Dataset entries:
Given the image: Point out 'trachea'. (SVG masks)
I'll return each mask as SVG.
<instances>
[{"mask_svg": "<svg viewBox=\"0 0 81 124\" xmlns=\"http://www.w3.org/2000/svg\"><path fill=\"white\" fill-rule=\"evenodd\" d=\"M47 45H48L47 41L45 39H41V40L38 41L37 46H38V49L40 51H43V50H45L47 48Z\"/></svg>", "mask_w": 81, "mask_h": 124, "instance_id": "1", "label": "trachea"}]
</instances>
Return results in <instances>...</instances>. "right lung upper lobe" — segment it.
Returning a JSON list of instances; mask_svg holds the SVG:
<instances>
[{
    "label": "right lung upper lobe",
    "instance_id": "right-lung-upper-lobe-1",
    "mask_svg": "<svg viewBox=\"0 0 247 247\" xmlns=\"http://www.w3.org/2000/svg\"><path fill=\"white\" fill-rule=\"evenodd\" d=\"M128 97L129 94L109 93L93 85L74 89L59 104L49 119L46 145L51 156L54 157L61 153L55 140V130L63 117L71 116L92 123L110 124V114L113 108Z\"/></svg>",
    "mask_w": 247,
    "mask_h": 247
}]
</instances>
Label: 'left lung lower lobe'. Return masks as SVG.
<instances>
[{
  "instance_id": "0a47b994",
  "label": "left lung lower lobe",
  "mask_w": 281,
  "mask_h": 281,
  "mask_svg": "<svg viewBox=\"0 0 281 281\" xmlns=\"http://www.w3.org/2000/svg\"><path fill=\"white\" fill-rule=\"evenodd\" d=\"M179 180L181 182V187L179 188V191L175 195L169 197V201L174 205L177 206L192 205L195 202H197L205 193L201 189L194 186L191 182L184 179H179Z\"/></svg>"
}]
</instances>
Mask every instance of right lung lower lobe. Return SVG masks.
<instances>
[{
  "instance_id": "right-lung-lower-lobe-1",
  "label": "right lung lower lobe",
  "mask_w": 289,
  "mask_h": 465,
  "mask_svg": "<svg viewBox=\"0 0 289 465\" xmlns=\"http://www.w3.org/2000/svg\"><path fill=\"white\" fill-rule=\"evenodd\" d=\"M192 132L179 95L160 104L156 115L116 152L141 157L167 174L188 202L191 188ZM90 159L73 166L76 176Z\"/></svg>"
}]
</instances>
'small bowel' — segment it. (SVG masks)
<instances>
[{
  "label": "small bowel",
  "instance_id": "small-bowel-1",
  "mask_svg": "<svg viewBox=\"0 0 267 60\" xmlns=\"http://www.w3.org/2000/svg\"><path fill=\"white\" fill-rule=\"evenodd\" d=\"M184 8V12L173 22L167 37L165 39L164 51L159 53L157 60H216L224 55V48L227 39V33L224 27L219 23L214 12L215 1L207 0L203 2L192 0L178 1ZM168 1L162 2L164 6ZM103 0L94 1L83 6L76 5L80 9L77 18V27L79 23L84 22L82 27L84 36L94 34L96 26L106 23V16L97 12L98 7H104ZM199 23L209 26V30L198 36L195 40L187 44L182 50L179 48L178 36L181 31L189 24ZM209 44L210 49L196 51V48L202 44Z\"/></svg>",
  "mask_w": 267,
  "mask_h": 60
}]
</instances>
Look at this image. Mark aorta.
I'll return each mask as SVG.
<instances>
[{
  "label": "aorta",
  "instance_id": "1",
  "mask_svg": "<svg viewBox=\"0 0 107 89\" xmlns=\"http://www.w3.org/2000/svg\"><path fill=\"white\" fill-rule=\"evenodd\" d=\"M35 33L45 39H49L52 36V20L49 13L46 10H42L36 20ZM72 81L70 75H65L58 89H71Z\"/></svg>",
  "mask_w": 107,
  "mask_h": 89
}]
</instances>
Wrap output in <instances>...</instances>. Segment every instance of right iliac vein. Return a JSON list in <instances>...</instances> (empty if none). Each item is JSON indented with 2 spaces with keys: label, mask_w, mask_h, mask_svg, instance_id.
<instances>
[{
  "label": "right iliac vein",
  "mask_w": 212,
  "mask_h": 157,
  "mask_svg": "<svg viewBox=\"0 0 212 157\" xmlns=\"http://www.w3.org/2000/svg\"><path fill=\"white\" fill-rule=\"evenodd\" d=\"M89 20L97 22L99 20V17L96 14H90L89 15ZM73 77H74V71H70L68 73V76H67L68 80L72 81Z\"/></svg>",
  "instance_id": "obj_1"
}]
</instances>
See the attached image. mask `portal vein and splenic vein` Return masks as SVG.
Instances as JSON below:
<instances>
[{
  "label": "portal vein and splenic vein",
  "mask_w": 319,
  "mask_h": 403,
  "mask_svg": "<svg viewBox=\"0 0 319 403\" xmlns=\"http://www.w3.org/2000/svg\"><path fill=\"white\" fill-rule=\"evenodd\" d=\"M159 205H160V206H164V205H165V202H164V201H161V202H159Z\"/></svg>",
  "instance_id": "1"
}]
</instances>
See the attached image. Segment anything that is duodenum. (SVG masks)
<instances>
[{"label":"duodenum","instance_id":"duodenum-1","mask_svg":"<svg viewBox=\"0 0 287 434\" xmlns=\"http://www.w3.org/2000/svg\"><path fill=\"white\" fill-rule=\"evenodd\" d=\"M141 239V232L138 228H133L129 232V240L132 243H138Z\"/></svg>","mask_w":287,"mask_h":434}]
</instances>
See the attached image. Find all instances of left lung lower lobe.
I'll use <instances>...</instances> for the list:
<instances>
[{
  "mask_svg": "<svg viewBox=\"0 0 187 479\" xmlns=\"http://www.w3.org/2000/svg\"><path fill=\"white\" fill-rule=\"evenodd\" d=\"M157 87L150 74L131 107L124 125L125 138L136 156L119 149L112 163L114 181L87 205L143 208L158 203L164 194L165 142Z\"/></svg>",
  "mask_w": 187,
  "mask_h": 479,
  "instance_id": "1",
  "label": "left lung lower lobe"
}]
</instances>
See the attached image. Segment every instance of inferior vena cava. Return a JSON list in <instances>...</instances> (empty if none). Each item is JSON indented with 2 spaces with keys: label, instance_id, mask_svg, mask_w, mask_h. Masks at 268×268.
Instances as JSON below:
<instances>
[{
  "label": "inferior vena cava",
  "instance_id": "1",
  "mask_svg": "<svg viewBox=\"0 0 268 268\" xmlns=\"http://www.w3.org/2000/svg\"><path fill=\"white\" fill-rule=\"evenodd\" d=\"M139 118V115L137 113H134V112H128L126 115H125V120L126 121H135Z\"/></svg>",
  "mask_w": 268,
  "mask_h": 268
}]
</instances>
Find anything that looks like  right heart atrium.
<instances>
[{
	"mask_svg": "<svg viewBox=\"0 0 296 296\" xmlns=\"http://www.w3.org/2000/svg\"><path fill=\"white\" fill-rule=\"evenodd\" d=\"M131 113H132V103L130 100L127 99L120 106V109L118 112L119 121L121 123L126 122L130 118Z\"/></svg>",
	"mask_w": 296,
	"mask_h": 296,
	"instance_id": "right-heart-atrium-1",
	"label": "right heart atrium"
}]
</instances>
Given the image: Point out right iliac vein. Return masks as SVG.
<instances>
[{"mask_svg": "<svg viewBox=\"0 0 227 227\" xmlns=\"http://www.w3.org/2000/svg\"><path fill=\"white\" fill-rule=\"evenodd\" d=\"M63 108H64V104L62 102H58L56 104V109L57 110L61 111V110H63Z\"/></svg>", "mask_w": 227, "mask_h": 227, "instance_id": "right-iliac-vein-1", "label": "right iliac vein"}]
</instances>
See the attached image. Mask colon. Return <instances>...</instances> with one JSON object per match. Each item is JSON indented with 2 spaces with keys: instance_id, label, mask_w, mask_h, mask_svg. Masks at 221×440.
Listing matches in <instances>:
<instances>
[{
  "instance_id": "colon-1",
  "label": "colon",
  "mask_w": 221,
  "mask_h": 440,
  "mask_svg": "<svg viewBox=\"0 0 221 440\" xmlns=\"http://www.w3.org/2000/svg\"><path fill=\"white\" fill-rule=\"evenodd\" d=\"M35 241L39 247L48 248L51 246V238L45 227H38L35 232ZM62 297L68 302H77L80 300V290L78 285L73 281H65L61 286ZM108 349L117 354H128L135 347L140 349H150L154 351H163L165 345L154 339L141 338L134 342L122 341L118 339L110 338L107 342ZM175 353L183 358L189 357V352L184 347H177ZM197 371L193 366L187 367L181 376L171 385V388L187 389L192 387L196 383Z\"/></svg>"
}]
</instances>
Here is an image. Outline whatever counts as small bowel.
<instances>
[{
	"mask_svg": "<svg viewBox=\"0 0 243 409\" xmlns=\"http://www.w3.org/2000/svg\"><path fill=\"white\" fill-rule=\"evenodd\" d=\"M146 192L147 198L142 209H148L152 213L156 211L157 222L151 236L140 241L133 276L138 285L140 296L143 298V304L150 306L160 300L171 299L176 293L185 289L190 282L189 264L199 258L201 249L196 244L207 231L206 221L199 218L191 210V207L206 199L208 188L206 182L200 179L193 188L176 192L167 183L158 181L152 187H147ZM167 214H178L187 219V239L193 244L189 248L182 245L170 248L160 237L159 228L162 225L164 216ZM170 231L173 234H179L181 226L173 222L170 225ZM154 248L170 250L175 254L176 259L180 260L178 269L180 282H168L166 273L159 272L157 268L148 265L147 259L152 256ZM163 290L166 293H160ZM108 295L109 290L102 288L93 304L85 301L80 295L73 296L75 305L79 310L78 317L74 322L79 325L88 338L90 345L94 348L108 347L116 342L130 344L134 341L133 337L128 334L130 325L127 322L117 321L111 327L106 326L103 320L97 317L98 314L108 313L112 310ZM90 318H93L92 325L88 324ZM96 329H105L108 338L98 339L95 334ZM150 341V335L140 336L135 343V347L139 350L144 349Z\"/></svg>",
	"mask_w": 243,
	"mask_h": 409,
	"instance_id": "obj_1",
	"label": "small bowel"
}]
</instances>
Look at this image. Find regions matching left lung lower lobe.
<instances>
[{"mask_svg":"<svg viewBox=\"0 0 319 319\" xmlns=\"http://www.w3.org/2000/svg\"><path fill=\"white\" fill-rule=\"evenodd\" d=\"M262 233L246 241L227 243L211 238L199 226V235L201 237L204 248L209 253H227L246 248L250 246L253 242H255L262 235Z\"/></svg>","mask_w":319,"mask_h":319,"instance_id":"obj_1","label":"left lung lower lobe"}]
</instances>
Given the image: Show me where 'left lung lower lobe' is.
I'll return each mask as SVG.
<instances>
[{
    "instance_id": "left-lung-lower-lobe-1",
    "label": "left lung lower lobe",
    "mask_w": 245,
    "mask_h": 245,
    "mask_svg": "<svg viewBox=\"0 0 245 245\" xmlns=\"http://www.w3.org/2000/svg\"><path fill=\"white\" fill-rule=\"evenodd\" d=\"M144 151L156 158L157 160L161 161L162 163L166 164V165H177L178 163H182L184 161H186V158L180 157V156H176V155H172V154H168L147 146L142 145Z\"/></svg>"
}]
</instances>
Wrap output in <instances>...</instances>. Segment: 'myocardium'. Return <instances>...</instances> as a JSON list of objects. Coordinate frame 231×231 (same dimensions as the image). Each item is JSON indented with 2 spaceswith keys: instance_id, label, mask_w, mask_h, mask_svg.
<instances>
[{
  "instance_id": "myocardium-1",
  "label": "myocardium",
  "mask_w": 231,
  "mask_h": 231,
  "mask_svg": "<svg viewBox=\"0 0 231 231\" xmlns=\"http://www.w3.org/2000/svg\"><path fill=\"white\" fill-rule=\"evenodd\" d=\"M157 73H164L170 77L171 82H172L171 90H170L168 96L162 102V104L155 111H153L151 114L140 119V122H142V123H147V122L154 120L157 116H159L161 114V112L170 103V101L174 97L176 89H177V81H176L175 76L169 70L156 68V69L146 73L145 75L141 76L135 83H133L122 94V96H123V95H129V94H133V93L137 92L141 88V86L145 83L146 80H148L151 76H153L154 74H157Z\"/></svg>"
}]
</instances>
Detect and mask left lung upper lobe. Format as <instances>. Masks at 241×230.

Aim of the exercise: Repeat word for word every line from the one containing "Given the image: Show" through the last line of the rows.

Problem solution:
Given the image: Show me where 'left lung lower lobe' is.
I'll return each mask as SVG.
<instances>
[{
    "instance_id": "left-lung-lower-lobe-1",
    "label": "left lung lower lobe",
    "mask_w": 245,
    "mask_h": 245,
    "mask_svg": "<svg viewBox=\"0 0 245 245\" xmlns=\"http://www.w3.org/2000/svg\"><path fill=\"white\" fill-rule=\"evenodd\" d=\"M144 151L156 158L157 160L161 161L162 163L166 164V165H177L178 163H182L184 161H186V158L180 157V156H176V155H172V154H168L147 146L142 145Z\"/></svg>"
}]
</instances>
Wrap output in <instances>...</instances>. Segment: 'myocardium'. Return <instances>...</instances> as a JSON list of objects. Coordinate frame 231×231 (same dimensions as the image). Each item is JSON indented with 2 spaceswith keys: instance_id, label, mask_w, mask_h, mask_svg.
<instances>
[{
  "instance_id": "myocardium-1",
  "label": "myocardium",
  "mask_w": 231,
  "mask_h": 231,
  "mask_svg": "<svg viewBox=\"0 0 231 231\" xmlns=\"http://www.w3.org/2000/svg\"><path fill=\"white\" fill-rule=\"evenodd\" d=\"M157 73H164L170 77L171 82H172L171 90H170L168 96L162 102V104L155 111H153L151 114L140 119V122H142V123H147V122L154 120L157 116H159L161 114V112L170 103V101L174 97L176 89H177V81H176L175 76L169 70L156 68V69L146 73L145 75L141 76L135 83H133L122 94V96H123V95H129V94H133V93L137 92L141 88V86L145 83L146 80H148L151 76H153L154 74H157Z\"/></svg>"
}]
</instances>
Detect and mask left lung upper lobe. Format as <instances>. Masks at 241×230.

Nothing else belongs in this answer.